[Information provided Boundary: Start]
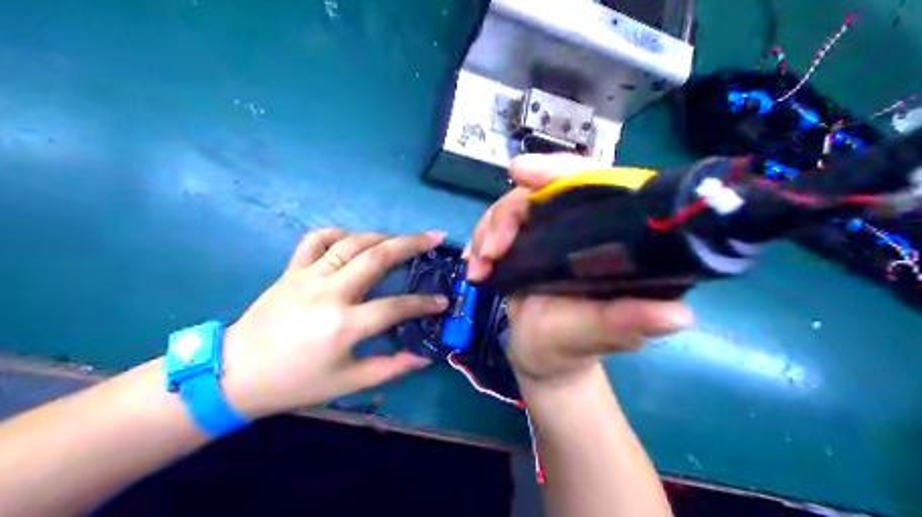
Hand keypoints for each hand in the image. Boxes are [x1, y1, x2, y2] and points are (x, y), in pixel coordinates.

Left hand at [217, 231, 447, 419]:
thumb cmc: (295, 382)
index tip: (443, 300)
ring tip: (402, 238)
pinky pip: (316, 240)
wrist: (236, 373)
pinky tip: (352, 239)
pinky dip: (337, 233)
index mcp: (344, 325)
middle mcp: (330, 292)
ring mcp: (308, 276)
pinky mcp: (291, 270)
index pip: (395, 307)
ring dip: (381, 236)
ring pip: (351, 243)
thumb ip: (389, 368)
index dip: (424, 303)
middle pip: (377, 257)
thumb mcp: (346, 383)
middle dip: (411, 244)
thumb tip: (424, 356)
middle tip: (435, 237)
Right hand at [469, 153, 691, 382]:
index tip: (522, 174)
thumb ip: (628, 323)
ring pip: (516, 205)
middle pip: (545, 189)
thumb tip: (678, 315)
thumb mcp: (599, 335)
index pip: (598, 182)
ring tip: (480, 268)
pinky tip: (475, 267)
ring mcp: (553, 233)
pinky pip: (500, 225)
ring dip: (490, 230)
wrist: (540, 360)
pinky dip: (481, 240)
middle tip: (491, 248)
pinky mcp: (528, 243)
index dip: (562, 171)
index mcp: (616, 240)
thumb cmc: (573, 348)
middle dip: (511, 212)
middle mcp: (586, 228)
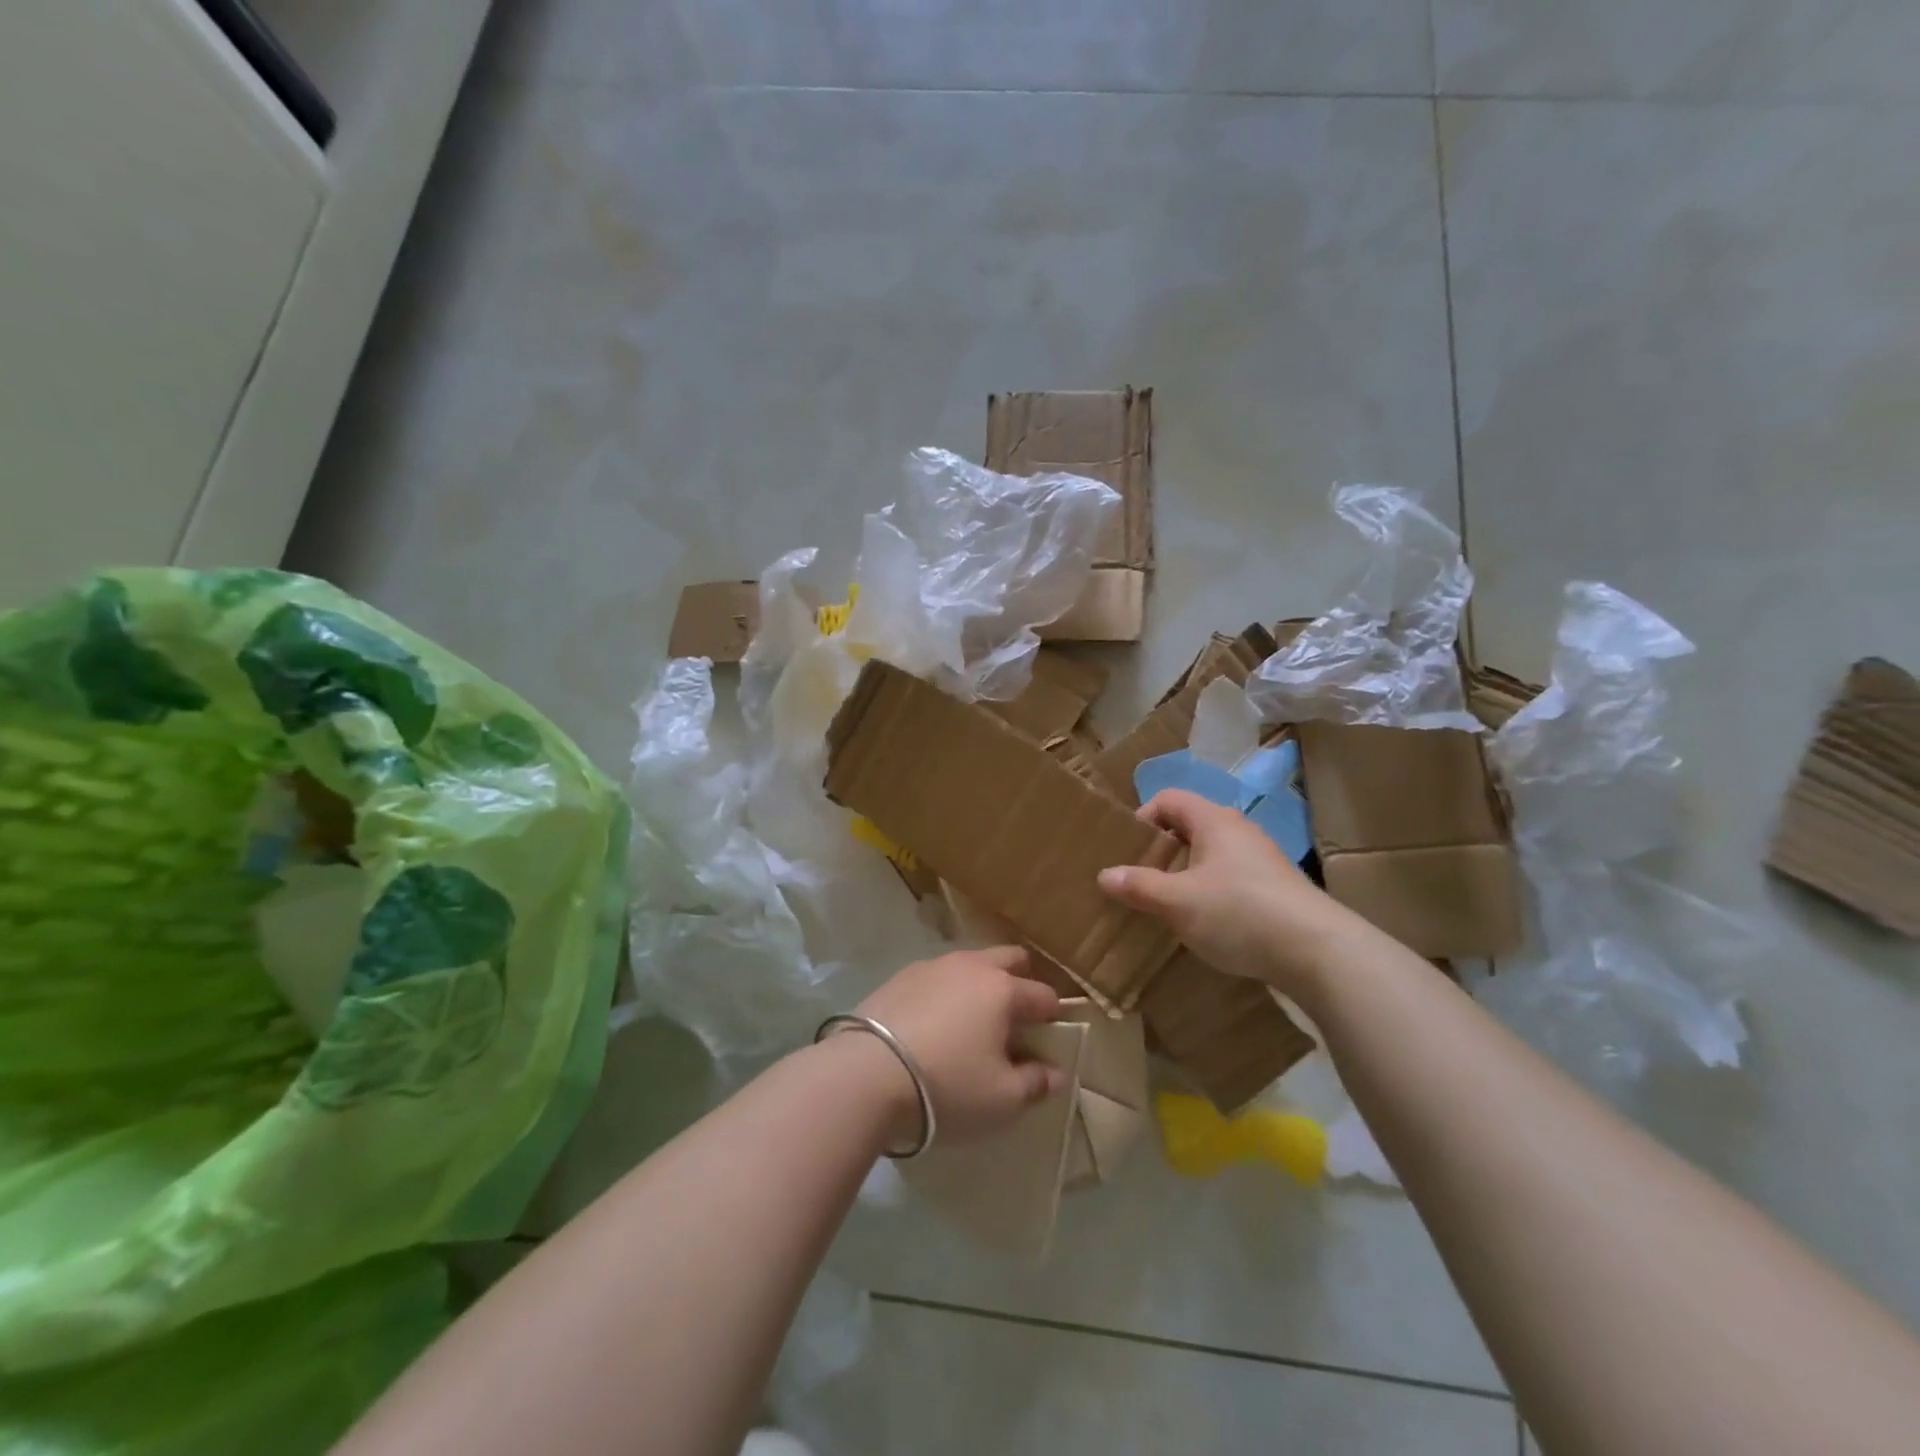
[Information provided Boundary: End]
### Task brief
Restate each entry word for word; omit the pictures.

### Answer to this task
Hand keypoints for each hand in the image. Boxes are [x1, y1, x2, y2] and points are (x, y), in pixel coordinates.

Left hand at [217, 231, 447, 419]:
thumb cmc: (295, 382)
index tip: (443, 300)
ring tip: (402, 238)
pinky pip: (316, 240)
wrist: (236, 373)
pinky tip: (352, 239)
pinky dip: (337, 233)
index mcp: (344, 325)
middle mcp: (330, 292)
ring mcp: (308, 276)
pinky mcp: (291, 270)
index pip: (395, 307)
ring dip: (381, 236)
ring pip: (351, 243)
thumb ip: (389, 368)
index dip: (424, 303)
middle pip: (377, 257)
thumb mcp: (346, 383)
middle dip: (411, 244)
thumb tip: (424, 356)
middle tip: (435, 237)
Right hand at [469, 153, 691, 382]:
index tip: (522, 174)
thumb ip: (628, 323)
ring pip: (516, 205)
middle pip: (545, 189)
thumb tip: (678, 315)
thumb mcp: (599, 335)
index pip: (598, 182)
ring tip: (480, 268)
pinky tip: (475, 267)
ring mcp: (553, 233)
pinky pip: (500, 225)
ring dip: (490, 230)
wrist: (540, 360)
pinky dip: (481, 240)
middle tip: (491, 248)
pinky mcp: (528, 243)
index dip: (562, 171)
index mcp: (616, 240)
thumb cmc: (573, 348)
middle dip: (511, 212)
middle mcp: (586, 228)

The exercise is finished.